(Beginning of Given records)

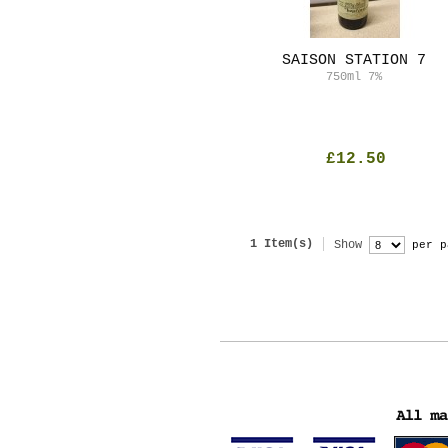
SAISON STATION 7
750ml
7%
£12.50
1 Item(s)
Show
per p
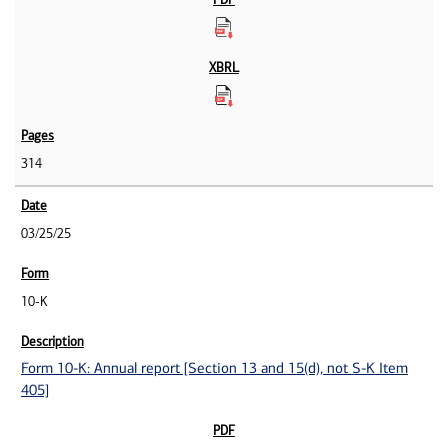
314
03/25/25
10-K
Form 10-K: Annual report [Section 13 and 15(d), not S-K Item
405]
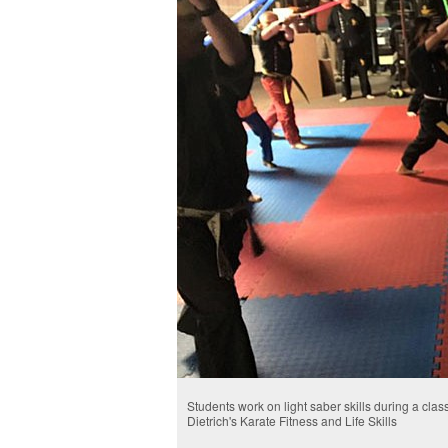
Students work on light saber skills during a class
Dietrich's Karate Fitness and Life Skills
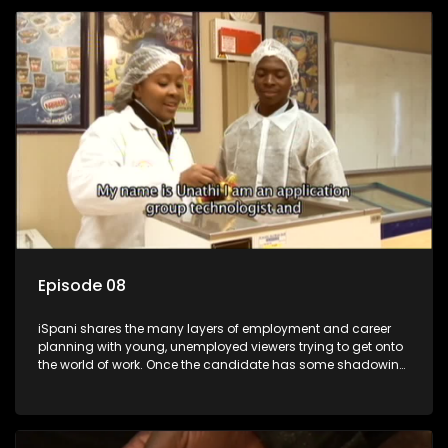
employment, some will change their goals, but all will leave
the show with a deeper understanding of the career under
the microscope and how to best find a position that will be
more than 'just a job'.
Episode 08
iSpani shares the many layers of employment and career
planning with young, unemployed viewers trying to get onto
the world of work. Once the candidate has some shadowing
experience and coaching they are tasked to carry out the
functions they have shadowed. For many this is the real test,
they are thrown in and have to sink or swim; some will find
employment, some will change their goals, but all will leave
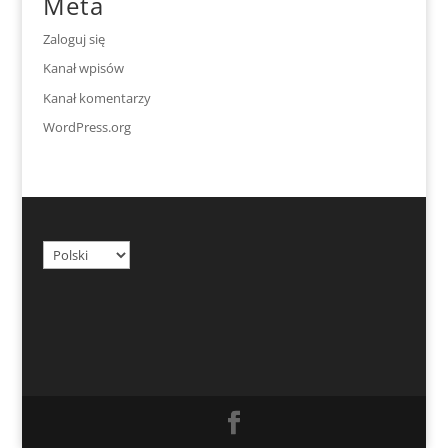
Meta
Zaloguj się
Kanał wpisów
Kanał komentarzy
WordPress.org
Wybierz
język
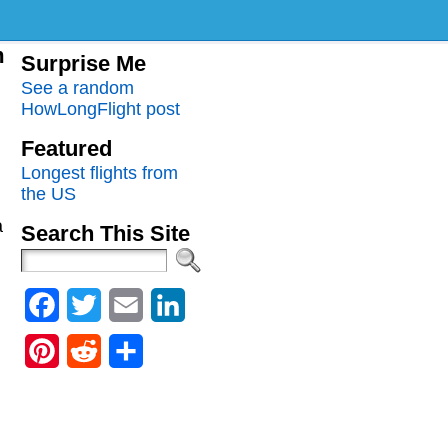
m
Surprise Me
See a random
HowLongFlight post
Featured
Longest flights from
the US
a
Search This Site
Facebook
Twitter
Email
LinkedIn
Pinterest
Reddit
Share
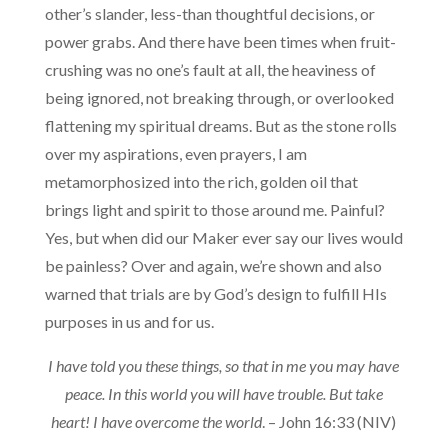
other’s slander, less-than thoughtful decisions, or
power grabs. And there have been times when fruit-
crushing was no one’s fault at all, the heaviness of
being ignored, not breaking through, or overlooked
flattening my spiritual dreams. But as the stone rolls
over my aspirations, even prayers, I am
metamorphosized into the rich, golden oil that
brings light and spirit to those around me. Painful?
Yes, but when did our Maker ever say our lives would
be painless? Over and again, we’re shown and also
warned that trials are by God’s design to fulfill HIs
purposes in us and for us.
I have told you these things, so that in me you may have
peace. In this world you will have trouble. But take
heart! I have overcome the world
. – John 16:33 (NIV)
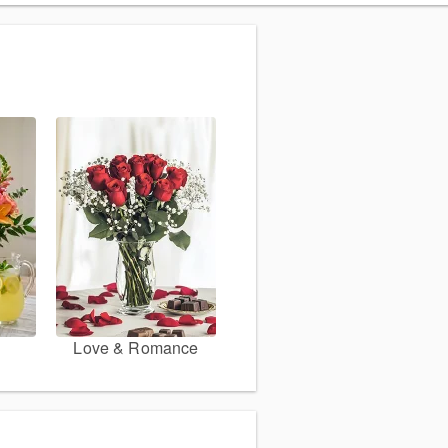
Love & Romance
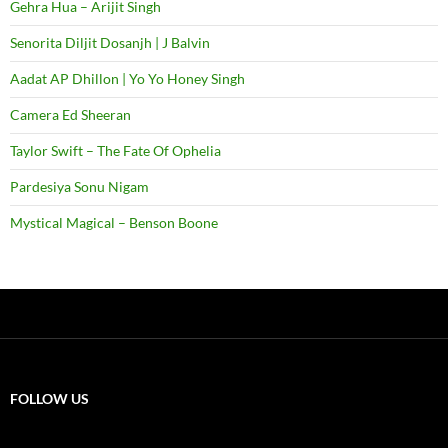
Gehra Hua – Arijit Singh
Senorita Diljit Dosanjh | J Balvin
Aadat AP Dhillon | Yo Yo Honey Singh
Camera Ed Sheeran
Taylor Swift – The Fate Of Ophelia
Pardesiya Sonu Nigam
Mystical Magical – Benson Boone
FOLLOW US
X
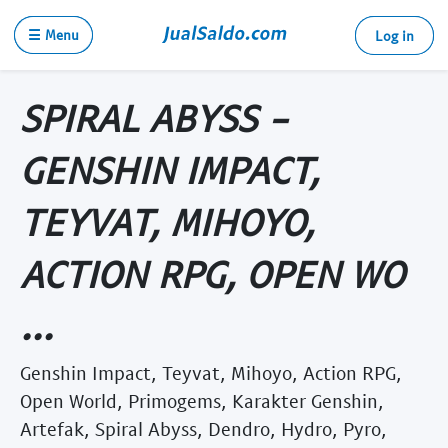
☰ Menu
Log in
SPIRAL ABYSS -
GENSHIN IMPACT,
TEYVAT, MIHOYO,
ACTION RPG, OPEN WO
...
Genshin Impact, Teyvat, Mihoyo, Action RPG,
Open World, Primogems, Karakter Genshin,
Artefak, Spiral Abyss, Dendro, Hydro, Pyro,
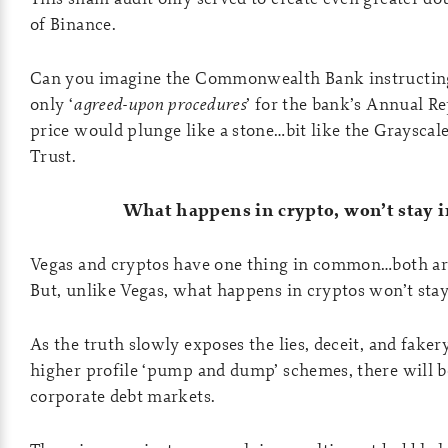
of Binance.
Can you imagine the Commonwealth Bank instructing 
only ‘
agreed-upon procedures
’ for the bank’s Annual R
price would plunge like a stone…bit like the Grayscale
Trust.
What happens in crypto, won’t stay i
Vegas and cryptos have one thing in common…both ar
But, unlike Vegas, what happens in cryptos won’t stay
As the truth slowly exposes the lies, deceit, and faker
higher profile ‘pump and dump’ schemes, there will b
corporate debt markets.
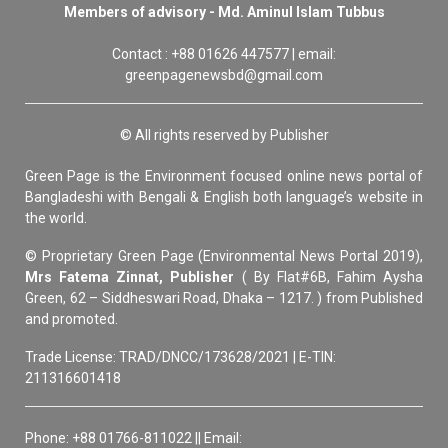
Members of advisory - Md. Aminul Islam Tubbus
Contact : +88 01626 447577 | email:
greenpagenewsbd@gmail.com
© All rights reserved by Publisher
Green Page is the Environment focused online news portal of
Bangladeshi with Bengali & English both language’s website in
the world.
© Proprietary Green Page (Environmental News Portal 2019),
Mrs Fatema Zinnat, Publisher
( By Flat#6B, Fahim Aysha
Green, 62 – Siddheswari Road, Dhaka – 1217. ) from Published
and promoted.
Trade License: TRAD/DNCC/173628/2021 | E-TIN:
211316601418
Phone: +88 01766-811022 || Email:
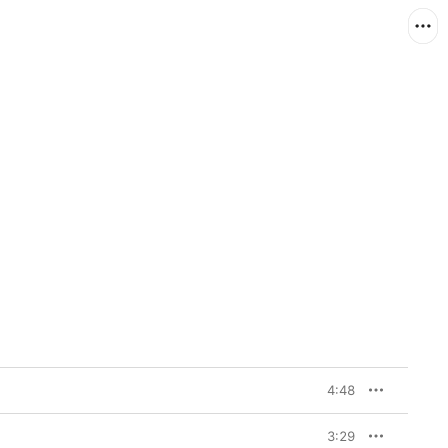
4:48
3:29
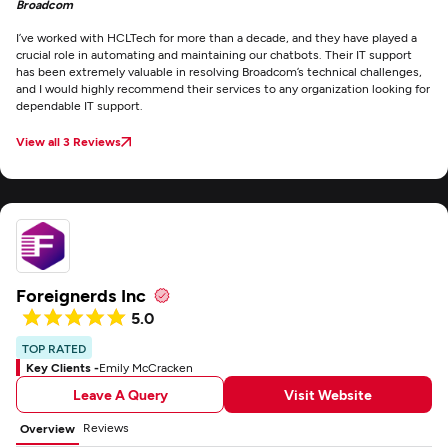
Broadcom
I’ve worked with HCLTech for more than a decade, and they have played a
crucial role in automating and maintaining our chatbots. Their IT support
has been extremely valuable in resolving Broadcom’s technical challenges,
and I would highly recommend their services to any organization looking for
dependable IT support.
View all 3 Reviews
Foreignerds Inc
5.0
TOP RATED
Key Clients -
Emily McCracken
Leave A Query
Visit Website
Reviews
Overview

(End of Given records)
(Beginning of Given records)

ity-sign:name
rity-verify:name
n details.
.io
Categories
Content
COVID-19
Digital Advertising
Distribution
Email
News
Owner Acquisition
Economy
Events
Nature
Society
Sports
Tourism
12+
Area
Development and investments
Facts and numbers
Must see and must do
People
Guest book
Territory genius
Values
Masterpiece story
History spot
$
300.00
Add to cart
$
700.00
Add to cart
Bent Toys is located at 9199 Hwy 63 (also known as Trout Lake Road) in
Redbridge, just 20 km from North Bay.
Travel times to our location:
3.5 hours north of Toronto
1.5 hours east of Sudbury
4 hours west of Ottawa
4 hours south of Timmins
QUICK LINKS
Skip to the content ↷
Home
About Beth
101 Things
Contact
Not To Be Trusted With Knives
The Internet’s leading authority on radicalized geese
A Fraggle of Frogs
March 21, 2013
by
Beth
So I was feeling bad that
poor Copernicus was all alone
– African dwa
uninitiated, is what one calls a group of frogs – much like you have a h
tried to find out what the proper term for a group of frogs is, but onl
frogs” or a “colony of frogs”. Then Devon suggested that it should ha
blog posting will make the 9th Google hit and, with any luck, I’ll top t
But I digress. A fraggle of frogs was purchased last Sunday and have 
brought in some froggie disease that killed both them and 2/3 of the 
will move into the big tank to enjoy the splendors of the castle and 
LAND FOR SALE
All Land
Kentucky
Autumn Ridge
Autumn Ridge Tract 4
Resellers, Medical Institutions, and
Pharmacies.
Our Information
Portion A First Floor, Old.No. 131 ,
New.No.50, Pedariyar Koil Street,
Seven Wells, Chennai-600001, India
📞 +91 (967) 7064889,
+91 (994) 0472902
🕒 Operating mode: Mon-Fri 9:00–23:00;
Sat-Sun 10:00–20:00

(End of Given records)

_Instructions for the task_
Select the lines in this material that hold the word "Item", leaving none out.

_Answer section_
1 Item(s)
Form 10-K: Annual report [Section 13 and 15(d), not S-K Item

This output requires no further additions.